So you see the difference as whether the programmers have to actually supply the short-term objective, or whether the AI learns the short-term objective they would have defined / which they would accept/prefer?
The distinction seems to buy you relatively little safety at a great cost (basically taking the system from "maybe it's good enough?" to "obviously operating at an incredible disadvantage"). You seem to think that it buys you much more safety than I do.
This statement confuses me. (Remember that you know more about my scenarios than I know about your scenarios, so it will help if you can be more specific and concrete than your first-order intuition claims to be necessary.)

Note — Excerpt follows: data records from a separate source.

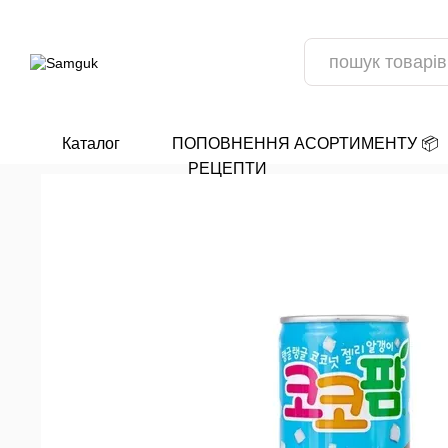
Перейти до основного контенту
Каталог
ПОПОВНЕННЯ АСОРТИМЕНТУ 📦
РЕЦЕПТИ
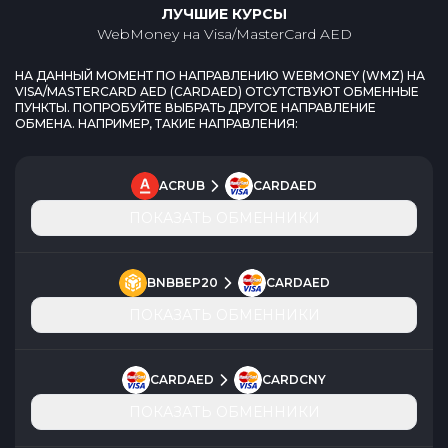
ЛУЧШИЕ КУРСЫ
WebMoney
на
Visa/MasterCard AED
НА ДАННЫЙ МОМЕНТ ПО НАПРАВЛЕНИЮ
WEBMONEY
(
WMZ
) НА
VISA/MASTERCARD AED
(
CARDAED
) ОТСУТСТВУЮТ ОБМЕННЫЕ
ПУНКТЫ. ПОПРОБУЙТЕ ВЫБРАТЬ ДРУГОЕ НАПРАВЛЕНИЕ
ОБМЕНА. НАПРИМЕР, ТАКИЕ НАПРАВЛЕНИЯ:
ACRUB
CARDAED
ПОКАЗАТЬ ОБМЕННИКИ
BNBBEP20
CARDAED
ПОКАЗАТЬ ОБМЕННИКИ
CARDAED
CARDCNY
ПОКАЗАТЬ ОБМЕННИКИ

Considering these two scenarios…
- X. Online genie. The AI is getting short-term objectives from humans and carrying them out under some general imperative to do things conservatively or with 'low unnecessary impact' in some sense of that, and describes plans and probable consequences that are subject to further human checking, and then does them, and then the humans observe the results and file more requests.
- Y. Friendly sovereign. The AI is running something like coherent extrapolated volition, deciding all on its own what is a good idea in the long term, and doing what seems like a good idea.
…it seems to me that the gap between X and Y very plausibly describes a case where it's much easier to safely build X, though I also reserve some probability mass for the case where almost-all the difficulty of value alignment is in things like reflective stability and "getting the AI to do anything you specify, at all" so that it's only 1% more real difficulty to go from X to Y. I also don't think that X would be at a computational disadvantage compared to Y. X seems to need to solve much fewer of the sort of problems that I think are dangerous and philosophically fraught (though I think we have a core disagreement where you think 'philosophically fraught' is much less dangerous).
I suspect you're parsing up the AI space differently, such that X and Y are not natural clusters to you. Rather than my guessing, do you want to go ahead and state your own parsing?